Le implicazioni sono che le emissioni globali devono raggiungere il picco intorno al 2015 e ridurlo di circa la metà tra il picco e l’anno 2030
ha affermato Steffen Kallbekken, scienziato CICERO. In un nuovo documento pubblicato su Nature Reports Climate Change, Steffen Kallbekken, Nathan Rive, Glen P. Peters e Jan S. Fuglestvedt del CICERO Center for International Climate and Environmental Research di Oslo, sono favorevoli ad un nuovo tipo di obiettivo per il clima da considerare:
La politica del clima di messa a fuoco su un obiettivo a lungo termine, come quello dell’Unione europea, con il bersaglio dei 2 gradi di aumento, fornisce una guida per la mitigazione dei prossimi decenni, e dà l’impressione che ci sia il tempo di ritardarle
continua Kallbekken.
I ricercatori propongono che, oltre ad una durata a lungo termine delle cumulazione nel bilancio delle emissioni, un limite massimo per il tasso di riscaldamento dovrebbe essere considerato come un elemento nella progettazione di politiche climatiche. L’attenuazione dei tassi richiesti sono del 4-8% l’anno, che supera di gran lunga qualsiasi obiettivo raggiunto nella storia.

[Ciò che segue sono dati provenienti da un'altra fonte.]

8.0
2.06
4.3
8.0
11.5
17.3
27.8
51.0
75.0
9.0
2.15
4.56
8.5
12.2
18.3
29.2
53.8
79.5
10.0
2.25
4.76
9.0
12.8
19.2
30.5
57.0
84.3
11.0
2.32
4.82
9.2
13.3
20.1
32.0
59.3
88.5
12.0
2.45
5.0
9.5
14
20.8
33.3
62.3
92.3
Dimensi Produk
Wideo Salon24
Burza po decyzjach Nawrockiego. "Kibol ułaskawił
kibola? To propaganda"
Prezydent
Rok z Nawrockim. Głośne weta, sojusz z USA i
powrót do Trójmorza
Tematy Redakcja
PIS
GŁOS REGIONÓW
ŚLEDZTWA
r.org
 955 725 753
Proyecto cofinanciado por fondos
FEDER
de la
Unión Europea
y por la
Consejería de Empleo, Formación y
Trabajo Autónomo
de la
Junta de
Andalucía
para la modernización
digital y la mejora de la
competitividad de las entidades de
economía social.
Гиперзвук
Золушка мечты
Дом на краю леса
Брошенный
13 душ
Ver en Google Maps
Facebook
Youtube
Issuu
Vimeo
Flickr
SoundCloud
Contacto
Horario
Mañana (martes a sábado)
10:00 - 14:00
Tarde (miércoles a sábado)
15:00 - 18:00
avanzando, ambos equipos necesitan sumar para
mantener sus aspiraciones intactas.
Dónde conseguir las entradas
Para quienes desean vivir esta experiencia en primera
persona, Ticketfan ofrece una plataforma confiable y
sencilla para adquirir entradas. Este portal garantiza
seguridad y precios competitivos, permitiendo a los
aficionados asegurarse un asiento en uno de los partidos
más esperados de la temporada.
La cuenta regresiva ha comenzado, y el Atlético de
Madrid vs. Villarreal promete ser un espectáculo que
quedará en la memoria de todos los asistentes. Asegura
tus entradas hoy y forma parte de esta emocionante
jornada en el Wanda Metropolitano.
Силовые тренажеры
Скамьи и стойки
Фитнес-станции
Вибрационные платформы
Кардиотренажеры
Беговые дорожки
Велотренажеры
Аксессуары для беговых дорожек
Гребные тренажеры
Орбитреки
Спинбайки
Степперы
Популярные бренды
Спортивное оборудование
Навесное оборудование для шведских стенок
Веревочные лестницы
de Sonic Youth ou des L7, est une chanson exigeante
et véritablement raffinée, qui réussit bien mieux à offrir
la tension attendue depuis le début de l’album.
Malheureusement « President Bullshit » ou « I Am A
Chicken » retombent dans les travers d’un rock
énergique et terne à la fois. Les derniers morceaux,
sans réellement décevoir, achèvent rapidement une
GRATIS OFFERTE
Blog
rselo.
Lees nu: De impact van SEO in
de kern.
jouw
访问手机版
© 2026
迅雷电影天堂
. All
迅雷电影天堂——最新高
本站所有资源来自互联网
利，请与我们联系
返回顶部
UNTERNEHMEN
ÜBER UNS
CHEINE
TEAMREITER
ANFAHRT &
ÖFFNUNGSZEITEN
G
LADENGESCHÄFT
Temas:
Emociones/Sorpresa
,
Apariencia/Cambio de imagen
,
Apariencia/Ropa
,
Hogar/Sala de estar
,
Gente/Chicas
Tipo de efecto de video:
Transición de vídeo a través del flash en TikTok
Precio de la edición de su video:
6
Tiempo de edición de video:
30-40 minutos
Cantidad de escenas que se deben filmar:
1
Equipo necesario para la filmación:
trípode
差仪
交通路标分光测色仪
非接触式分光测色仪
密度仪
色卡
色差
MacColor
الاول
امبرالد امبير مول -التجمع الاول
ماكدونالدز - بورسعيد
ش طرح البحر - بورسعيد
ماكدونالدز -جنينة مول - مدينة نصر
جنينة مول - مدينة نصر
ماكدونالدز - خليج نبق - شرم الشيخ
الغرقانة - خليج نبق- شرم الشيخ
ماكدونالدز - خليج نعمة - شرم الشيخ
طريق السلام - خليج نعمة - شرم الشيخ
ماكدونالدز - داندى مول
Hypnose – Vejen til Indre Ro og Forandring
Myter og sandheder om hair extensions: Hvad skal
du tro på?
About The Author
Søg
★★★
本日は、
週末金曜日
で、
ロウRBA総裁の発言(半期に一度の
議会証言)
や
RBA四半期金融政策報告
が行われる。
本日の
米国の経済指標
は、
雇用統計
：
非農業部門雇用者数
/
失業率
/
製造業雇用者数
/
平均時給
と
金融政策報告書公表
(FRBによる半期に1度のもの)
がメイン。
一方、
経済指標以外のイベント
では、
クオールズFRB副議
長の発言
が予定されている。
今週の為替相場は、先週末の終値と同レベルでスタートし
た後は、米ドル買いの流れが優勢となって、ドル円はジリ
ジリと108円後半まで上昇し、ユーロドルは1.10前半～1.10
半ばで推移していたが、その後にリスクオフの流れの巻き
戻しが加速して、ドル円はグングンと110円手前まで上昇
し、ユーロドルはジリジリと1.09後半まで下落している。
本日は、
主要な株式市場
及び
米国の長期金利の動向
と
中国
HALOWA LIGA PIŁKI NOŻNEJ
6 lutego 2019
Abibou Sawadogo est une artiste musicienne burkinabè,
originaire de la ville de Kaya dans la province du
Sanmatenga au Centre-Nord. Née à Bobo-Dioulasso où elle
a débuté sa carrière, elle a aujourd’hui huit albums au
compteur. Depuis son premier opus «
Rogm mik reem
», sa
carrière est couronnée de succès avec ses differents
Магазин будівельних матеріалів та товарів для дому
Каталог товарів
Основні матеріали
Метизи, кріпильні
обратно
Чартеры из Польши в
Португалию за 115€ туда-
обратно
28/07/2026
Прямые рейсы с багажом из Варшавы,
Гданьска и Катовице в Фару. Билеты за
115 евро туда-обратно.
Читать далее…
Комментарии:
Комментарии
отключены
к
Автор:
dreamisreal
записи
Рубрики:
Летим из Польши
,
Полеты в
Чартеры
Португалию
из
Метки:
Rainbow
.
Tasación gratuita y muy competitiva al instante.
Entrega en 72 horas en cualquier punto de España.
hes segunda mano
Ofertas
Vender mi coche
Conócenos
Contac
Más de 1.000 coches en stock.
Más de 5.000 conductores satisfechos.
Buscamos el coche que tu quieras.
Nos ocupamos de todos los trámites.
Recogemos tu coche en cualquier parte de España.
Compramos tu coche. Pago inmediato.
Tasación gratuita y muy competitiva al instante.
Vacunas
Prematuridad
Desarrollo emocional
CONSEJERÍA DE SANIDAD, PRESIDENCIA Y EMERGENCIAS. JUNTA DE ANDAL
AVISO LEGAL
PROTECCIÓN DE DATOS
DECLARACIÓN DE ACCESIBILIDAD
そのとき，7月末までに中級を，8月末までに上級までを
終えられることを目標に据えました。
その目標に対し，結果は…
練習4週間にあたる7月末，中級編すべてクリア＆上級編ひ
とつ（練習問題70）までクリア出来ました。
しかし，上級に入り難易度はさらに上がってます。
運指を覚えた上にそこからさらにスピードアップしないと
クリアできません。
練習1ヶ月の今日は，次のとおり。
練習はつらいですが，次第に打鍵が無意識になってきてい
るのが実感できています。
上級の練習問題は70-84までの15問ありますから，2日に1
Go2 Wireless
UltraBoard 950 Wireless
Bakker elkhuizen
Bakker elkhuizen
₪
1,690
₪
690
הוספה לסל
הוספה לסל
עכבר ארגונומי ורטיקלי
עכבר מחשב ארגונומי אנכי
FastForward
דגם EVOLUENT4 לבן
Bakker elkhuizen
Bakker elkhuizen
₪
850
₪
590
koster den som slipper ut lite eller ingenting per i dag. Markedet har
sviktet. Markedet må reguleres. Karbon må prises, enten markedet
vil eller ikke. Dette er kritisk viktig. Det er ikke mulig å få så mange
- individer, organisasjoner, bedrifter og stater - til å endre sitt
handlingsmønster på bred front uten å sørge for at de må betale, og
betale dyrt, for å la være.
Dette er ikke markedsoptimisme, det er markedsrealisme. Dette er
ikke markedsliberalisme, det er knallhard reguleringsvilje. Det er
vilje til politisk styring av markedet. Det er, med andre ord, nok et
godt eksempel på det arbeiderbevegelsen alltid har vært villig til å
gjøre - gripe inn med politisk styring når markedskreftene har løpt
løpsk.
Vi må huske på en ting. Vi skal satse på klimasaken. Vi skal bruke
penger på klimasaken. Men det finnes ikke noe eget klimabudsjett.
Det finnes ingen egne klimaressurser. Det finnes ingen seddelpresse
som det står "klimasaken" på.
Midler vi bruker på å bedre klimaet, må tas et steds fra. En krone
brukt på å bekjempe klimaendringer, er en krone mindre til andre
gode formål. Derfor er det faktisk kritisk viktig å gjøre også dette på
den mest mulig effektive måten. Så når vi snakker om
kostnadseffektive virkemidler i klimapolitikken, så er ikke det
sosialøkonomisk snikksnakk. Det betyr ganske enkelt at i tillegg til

Un obiettivo a breve termine fornisce indicazioni più chiare sulla mitigazione a breve termine, i limiti dei tassi potenzialmente pericolosi del riscaldamento, consentono una più facile integrazione delle componenti più potenti e tossiche per il clima, di breve durata. A breve termine la destinazione delle emissioni cumulative, ad esempio 190 GtC per il periodo 2010-2030, è un approccio utile per limitare il tasso di riscaldamento, mentre allo stesso tempo bisogna mantenere l’attenzione su ciò che conta nel lungo termine: la riduzione delle emissioni di CO2.